Bisnis.com, JAKARTA - Kepemilikan sertifikat kompetensi kerja merupakan kewajiban bagi para pekerja konstruksi sebagaimana diatur dalam UU No. 2 Tahun 2017 tentang Jasa Konstruksi.
Dalam Peluncuran Sertifikat Elektronik Tenaga Kerja Konstruksi Indonesia pada Maret 2019, Presiden Joko Widodo pernah mengungkapkan sertifikasi SDM konstruksi ini penting karena memberikan keunggulan, jaminan profesionalisme, mutu, dan akuntabilitas dalam setiap pekerjaan.
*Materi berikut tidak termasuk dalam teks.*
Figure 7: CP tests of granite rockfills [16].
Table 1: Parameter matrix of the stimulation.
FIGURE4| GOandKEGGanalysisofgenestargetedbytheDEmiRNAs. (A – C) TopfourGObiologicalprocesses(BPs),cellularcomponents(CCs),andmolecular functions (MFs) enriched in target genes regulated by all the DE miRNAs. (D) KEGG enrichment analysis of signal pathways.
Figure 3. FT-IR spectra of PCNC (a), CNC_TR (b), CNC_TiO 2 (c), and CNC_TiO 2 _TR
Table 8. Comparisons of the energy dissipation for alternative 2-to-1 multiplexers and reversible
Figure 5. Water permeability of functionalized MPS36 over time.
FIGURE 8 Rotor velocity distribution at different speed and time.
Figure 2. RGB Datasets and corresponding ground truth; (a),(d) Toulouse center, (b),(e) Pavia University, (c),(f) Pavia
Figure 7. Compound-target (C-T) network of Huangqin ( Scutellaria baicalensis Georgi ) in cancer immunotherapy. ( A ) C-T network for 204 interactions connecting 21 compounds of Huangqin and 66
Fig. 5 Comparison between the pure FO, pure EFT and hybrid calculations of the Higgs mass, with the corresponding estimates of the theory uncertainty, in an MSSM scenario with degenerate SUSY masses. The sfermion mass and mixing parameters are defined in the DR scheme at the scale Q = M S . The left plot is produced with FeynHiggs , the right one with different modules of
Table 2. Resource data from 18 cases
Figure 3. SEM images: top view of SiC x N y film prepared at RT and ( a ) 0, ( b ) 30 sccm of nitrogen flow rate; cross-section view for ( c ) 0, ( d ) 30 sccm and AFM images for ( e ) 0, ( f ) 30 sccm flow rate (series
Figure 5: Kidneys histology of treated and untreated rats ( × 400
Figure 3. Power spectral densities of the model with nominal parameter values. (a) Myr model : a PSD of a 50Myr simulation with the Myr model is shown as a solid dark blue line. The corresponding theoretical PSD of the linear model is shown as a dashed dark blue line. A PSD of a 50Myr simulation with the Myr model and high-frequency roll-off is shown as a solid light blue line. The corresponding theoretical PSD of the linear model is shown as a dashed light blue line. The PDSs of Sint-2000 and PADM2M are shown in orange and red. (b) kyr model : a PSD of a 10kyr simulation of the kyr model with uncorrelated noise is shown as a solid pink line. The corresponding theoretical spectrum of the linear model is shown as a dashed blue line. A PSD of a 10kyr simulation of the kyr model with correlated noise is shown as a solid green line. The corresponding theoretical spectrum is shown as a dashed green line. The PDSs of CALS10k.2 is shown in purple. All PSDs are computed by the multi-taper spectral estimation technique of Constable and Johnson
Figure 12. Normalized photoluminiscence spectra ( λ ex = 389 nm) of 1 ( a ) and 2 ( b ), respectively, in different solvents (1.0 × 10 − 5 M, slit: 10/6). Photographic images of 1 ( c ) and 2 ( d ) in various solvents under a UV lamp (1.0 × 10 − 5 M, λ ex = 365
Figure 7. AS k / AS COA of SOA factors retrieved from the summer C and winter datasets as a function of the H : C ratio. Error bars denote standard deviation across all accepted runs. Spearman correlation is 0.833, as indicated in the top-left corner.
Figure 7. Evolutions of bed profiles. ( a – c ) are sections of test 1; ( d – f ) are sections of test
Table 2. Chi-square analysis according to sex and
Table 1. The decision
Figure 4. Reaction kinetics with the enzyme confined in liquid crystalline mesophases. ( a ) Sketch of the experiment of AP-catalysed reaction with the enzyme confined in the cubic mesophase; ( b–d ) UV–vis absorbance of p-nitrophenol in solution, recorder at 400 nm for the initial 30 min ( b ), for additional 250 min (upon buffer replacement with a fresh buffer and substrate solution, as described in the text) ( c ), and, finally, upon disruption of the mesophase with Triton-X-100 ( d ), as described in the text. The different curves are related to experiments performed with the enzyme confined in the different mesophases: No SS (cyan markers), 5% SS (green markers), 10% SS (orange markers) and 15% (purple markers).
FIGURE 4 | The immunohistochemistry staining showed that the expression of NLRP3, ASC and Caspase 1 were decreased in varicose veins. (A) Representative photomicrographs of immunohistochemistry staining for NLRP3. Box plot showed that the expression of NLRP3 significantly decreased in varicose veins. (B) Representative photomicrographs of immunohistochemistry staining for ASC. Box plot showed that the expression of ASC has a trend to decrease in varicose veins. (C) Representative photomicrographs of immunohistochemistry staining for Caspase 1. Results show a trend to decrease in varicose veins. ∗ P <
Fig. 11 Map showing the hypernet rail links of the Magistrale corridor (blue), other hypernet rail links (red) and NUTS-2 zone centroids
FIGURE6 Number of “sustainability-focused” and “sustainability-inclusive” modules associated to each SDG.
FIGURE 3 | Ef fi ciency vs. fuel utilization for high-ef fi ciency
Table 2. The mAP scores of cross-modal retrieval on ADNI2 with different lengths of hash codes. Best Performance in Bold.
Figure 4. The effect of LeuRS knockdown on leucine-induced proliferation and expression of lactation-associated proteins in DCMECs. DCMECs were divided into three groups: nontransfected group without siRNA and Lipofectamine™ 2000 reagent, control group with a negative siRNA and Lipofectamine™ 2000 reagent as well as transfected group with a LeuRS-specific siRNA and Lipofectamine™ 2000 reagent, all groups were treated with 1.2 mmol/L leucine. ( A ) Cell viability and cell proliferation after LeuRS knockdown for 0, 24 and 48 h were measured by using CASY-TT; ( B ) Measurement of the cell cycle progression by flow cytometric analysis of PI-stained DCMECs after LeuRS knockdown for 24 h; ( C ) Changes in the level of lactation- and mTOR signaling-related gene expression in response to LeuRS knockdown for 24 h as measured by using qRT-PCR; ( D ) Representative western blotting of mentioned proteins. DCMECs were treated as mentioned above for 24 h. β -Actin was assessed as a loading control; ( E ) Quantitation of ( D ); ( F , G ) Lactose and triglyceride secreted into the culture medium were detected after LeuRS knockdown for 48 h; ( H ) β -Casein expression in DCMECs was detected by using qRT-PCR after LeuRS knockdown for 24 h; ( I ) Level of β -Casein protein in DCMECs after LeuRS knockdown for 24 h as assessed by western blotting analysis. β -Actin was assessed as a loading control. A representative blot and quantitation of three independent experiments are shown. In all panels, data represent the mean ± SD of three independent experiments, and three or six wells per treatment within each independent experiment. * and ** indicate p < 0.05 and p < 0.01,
Melalui Program Percepatan Sertifikasi Tenaga Kerja Konstruksi yang telah dicanangkan Presiden Joko Widodo pada 19 Oktober 2017, Kementerian Pekerjaan Umum dan Perumahan Rakyat (PUPR) berupaya terus meningkatkan kompetensi Sumber Daya Manusia (SDM) bidang konstruksi.
Lantas, seperti apa tata cara dalam memperoleh sertifikasi bagi tenaga kerja konstruksi?
Kepada Bisnis.com pada Jumat (8/5/2020), Dirjen Bina Konstruksi Trisasongko Widianto menjelaskan proses memperoleh sertifikasi dan registrasi tenaga kerja konstruksi masih mengacu pada Peraturan Lembaga Pengembangan Jasa Konstruksi (LPJK) Nomor 5 Tahun 2017 untuk Tenaga Ahli dan Nomor 6 Tahun 2017 untuk Tenaga Terampil.
Adapun secara umum dapat diringkas sebagai berikut:
(a) Pemohon mengajukan ke LPJK dilengkapi dokumen portofolio, bisa langsung ataupun melalui asosiasi profesi atau Balai Jasa Konstruksi. Untuk tenaga ahli bisa melalui asosiasi profesi agar selanjutnya dokumen tersebut divalidasi dan diverifikasi oleh asosiasi profesi tersebut;
(b) Kelengkapan dokumen akan diperiksa oleh LPJK;
(c) Pelaksanaan uji sertifikasi oleh USTK (Unit Sertifikasi Tenaga Kerja);
(d) Hasil uji sertfiikasi disampaikan kembali ke LPJK untuk ditetapkan,
(e) Penerbitan sertifikat (sudah dengan sistem online).
Terkait kondisi pandemi Covid-19, Trisasongko mengungkapkan sejauh ini belum ada aturan khusus mengenai sertifikasi ditengah pandemi Covid-19.
Namun, untuk pelatihan konstruksi yang dilengkapi dengan soal-soal ujian, pihaknya telah mengembangkan pelatihan jarak jauh atau distance leaarning dengan aplikasi SIBIMA.
Walaupun memang, hasil dari distance learning tersebut belum secara otomatis mendapatkan sertifikat kompetensi.
"Pelatihan melalui SIBIMA lebih difokuskan kepada jenjang jabatan ahli," ujarnya.
Kemudian, untuk tenaga terampil, saat ini pihaknya masih mengembangkan mekanisme uji praktik dengan menggunakan sistem daring.
Ditjen Bina Konstruksi mengungkapkan berdasarkan data Badan Pusat Statistik (BPS) pada 2019, total tenaga kerja konstruksi (TKK) adalah sebanyak 8.300.297 orang atau 8,3 juta orang.
Adapun Data Lembaga Pengembangan Jasa Konstruksi (LPJK) per 8 Mei 2020 mencatat dari total tersebut, yang sudah memiliki sertifikat adalah 625.962 orang atau sebanyak 7,5 persen dengan rincian tenaga ahli sebanyak 172.246 orang dan tenaga terampil 493.072 orang.